Retour en force pour Bumcello, le duo constitué de Vincent Ségal et Cyril Atef, avec leur nouvel album Lychee Queen, enregistré avec les participations (entre autre) de Chocolate Genius, Blackalicious, et Magic Malik. Sortie le 9 juin 2008
« Dans un système fermé, rien ne se crée, tout se transforme », décrétait il y a plus de deux siècles Antoine de Lavoisier, l’un des pères de la chimie moderne. Le batteur Cyril Atef et le violoncelliste Vincent Segal, les deux alchimistes de Bumcello, ont repris cette loi à leur compte. Ils en ont simplement modifié les termes : depuis une bonne dizaine d’années, au gré de concerts explosifs et d’albums éclatés, ils ne cessent de démontrer que, « dans une musique ouverte, tout se crée et se transforme à la fois ».
Méprisant les règles du commerce, qui ne jure le plus souvent que par la spécialisation du goût, ils ont bâti un labo expérimental étendu aux proportions d’un immense terrain de jeu. Electrons libres depuis toujours, capables de s’illustrer dans le rock, le jazz, l’electro, les musiques africaines, indiennes, orientales ou brésiliennes, le funk, le hip-hop, la chanson ou le classique, ils s’amusent à agiter et à malaxer tout ce qui leur passe par la tête, entre les oreilles et dans les mains : sons d’ici et d’ailleurs, langages d’hier et d’aujourd’hui, gestes spontanés et pensées mûries.
Loin des musiques de synthèse artificielles qui font l’ordinaire de la fusion ou de la world, leur art en mouvement n’est pas le fruit de calculs malins ni de formules juteuses.
Basé sur l’improvisation, il célèbre dans la vérité du premier jet les étonnantes métamorphoses de la matière musicale, rendues possibles par l’infinie souplesse de l’esprit humain. Ecouter Bumcello, c’est assister à la débauche créative d’un duo qui a choisi de s’abandonner à la joie simple et féroce de jouer sans entraves.
Avec Lychee Queen, leur sixième album, la libre parole d’Atef et Segal accède une fois encore à une dimension supérieure.

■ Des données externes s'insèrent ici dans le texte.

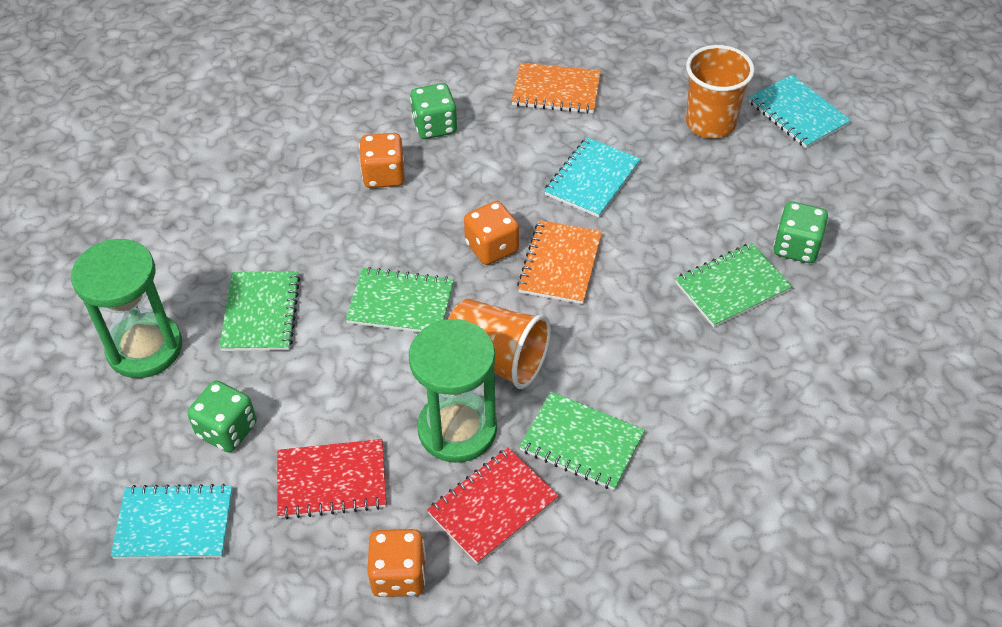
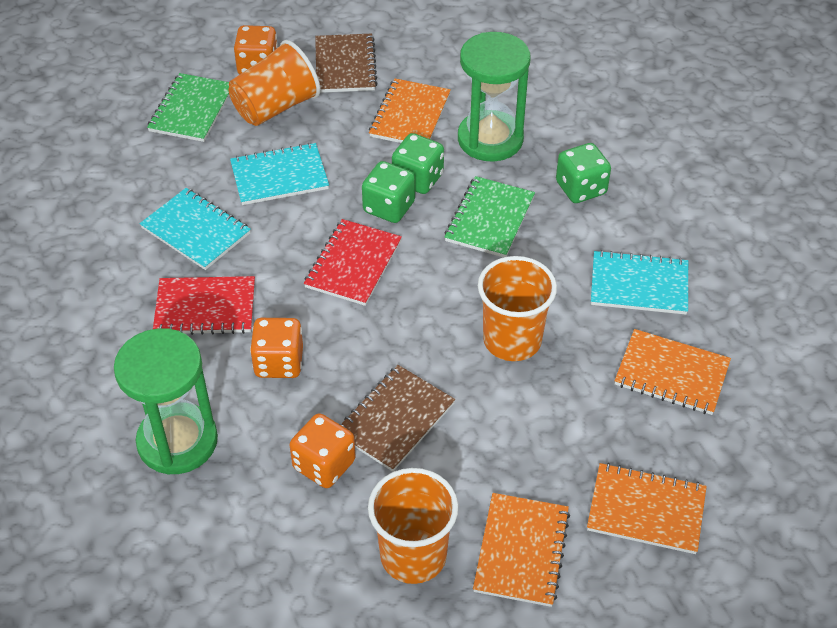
brown notebook: none = 0 -> [315,34,378,93] [340,365,455,472] = 2
green notebook: [219,271,300,351] [346,267,454,332] [519,391,645,490] [675,243,792,327] = 4 -> [147,73,230,142] [445,176,535,257] = 2
orange cup: [448,299,551,389] [686,45,755,139] = 2 -> [228,40,320,126] [368,468,458,584] [478,256,557,361] = 3
orange notebook: [511,63,601,114] [517,220,602,304] = 2 -> [369,78,451,143] [473,493,570,607] [587,463,707,554] [614,329,731,415] = 4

Jusqu’à présent, la musique de Bumcello était généralement considérée comme un cocktail détonant et euphorisant, procurant à ceux qui l’absorbaient une durable ivresse des sens.
Cette fois-ci, la griserie est toujours au rendez-vous, mais l’alcool qui la provoque n’a pas tout à fait la même composition. Plus décantée que dans l’album précédent de Bumcello, l’abrasif Animal sophistiqué, la matière sonore de Lychee Queen a la robe ambrée, le bouquet léger et la saveur longue en bouche des meilleures liqueurs californiennes – on songe ici à Shuggie Otis, à Love, à toute une esthétique West Coast qui, de la pop à la soul en passant par le jazz, a engendré tant de musiques à la fois sensuelles et raffinées. Une tradition que Cyril Atef et Vincent Segal connaissent bien : le premier a passé son adolescence et ses années de formation musicale à Los Angeles, tandis que le second a frayé avec la scène hip-hop alternative de la Bay Area, les activistes du label Quannum Projects en tête.

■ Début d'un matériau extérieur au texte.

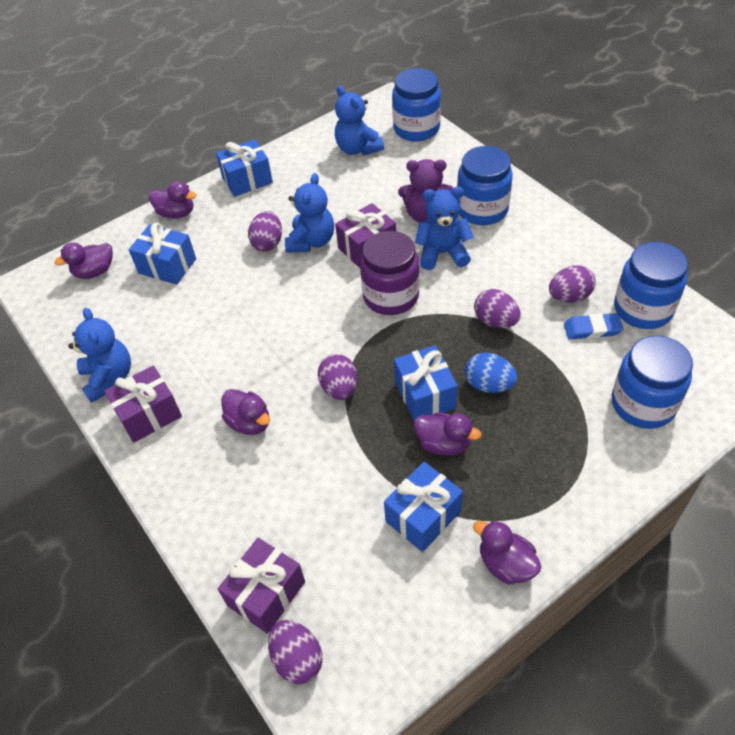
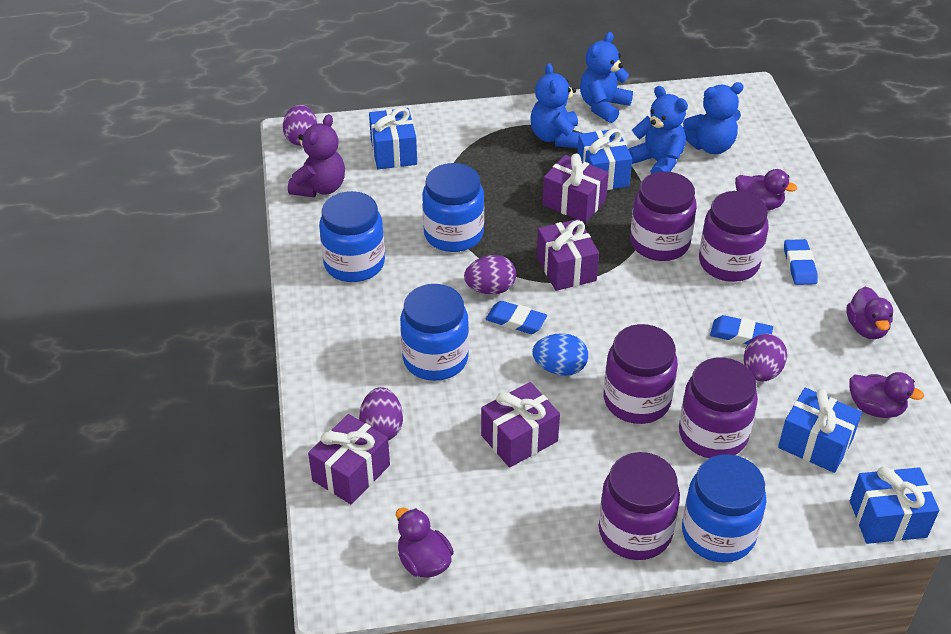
blue eraser: [564,313,624,339] = 1 -> [485,301,547,334] [710,315,773,344] [784,239,818,285] = 3
purple duck: [55,242,113,279] [149,181,197,219] [222,389,270,435] [414,412,482,456] [473,520,541,585] = 5 -> [396,508,454,578] [735,169,797,210] [847,286,893,339] [849,372,924,418] = 4
purple egg: [248,211,282,252] [268,620,323,684] [318,354,358,400] [474,289,521,328] [549,265,596,303] = 5 -> [283,105,318,146] [359,387,403,441] [464,255,516,295] [744,334,787,382] = 4
purple gift: [104,365,182,443] [218,538,305,634] [335,203,396,268] = 3 -> [308,414,390,505] [481,382,560,468] [537,219,599,291] [542,154,609,223] = 4
purple jar: [360,231,420,315] = 1 -> [599,452,680,560] [604,324,678,424] [630,171,697,261] [679,357,758,458] [699,191,769,282] = 5

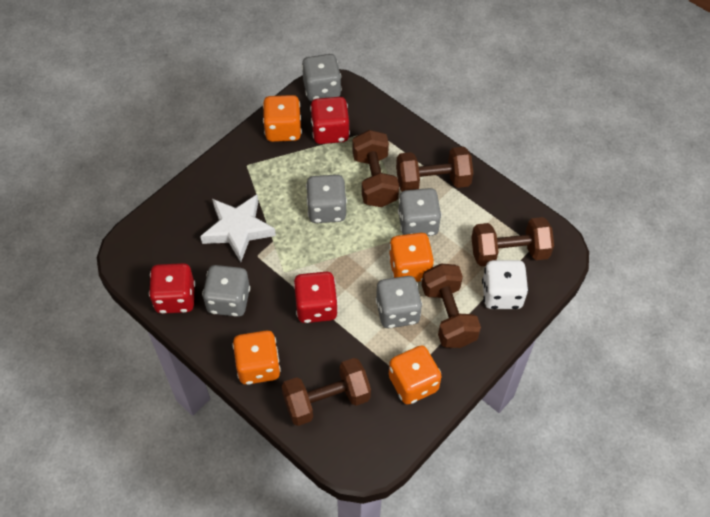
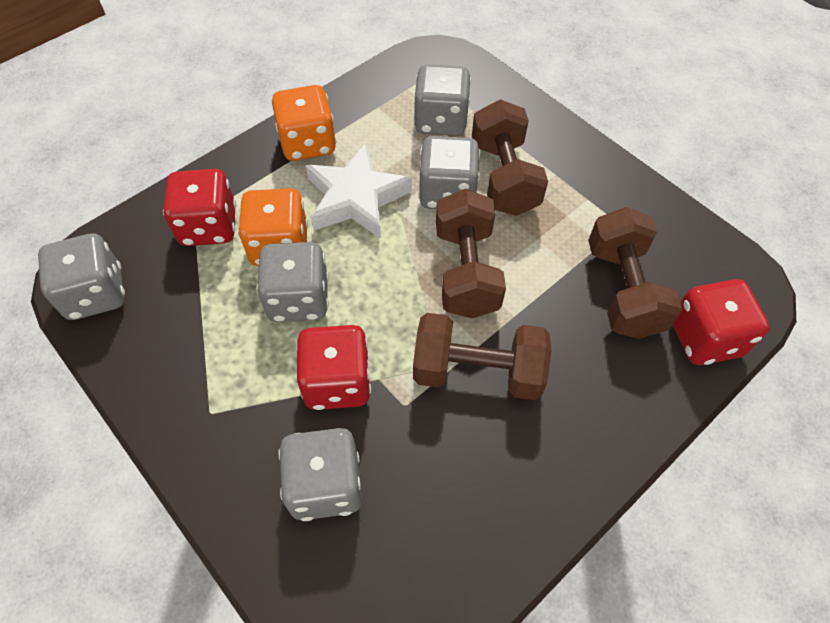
brown dumbbell: [281,358,371,426] [352,130,399,207] [396,147,473,192] [422,263,481,348] [471,217,554,266] = 5 -> [413,313,551,400] [436,189,506,318] [472,100,548,216] [588,207,682,339] = 4
orange dice: [233,331,281,385] [263,95,302,142] [389,233,434,282] [389,345,442,405] = 4 -> [238,188,308,266] [272,85,336,161] = 2
white dice: [482,260,529,309] = 1 -> none = 0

Atef et Segal sont restés fidèles à leur approche instinctive du geste musical. Exploitant toutes les ressources de leur relation télépathique, ils ont improvisé et posé les bases des morceaux de Lychee Queen en trois jours, dans un studio parisien (« Les sessions qui durent six mois, ça n’est pas dans notre nature », rappelle Cyril Atef).

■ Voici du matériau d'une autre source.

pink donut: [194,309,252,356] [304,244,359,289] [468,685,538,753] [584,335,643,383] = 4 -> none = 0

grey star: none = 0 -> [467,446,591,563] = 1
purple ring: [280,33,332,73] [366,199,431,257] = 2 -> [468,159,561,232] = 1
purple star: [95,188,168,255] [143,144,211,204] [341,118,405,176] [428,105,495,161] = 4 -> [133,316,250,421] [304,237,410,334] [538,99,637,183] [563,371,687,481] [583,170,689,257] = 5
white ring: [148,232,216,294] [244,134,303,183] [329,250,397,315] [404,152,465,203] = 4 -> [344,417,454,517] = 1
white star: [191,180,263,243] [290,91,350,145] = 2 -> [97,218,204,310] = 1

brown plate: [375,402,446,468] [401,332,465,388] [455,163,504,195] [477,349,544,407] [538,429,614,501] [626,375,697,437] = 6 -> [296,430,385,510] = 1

Ils ont aussi laissé libre court à leur tempérament touche-à-tout : Cyril s’est ainsi frotté à une large gamme de percussions et a donné de la voix sur les titres Bakin’ in the sun et Hey Hey Hey Hey Hey, tandis que Vincent s’est collé à la basse, à la guitare acoustique ou électrique, au synthétiseur et au glockenspiel. Mais ils ont tous deux mis la versatilité de leur inspiration au service d’un projet plus construit qu’à l’accoutumée : pour la première fois, Bumcello, réputé pour être une formidable bête de scène, s’est mué en véritable animal de studio.
Avec ce disque qui ratisse large, mais avec une finesse de tous les instants, Cyril Atef et Vincent Segal confirment qu’ils ont su inventer une musique qui relie les hommes et réunit les goûts.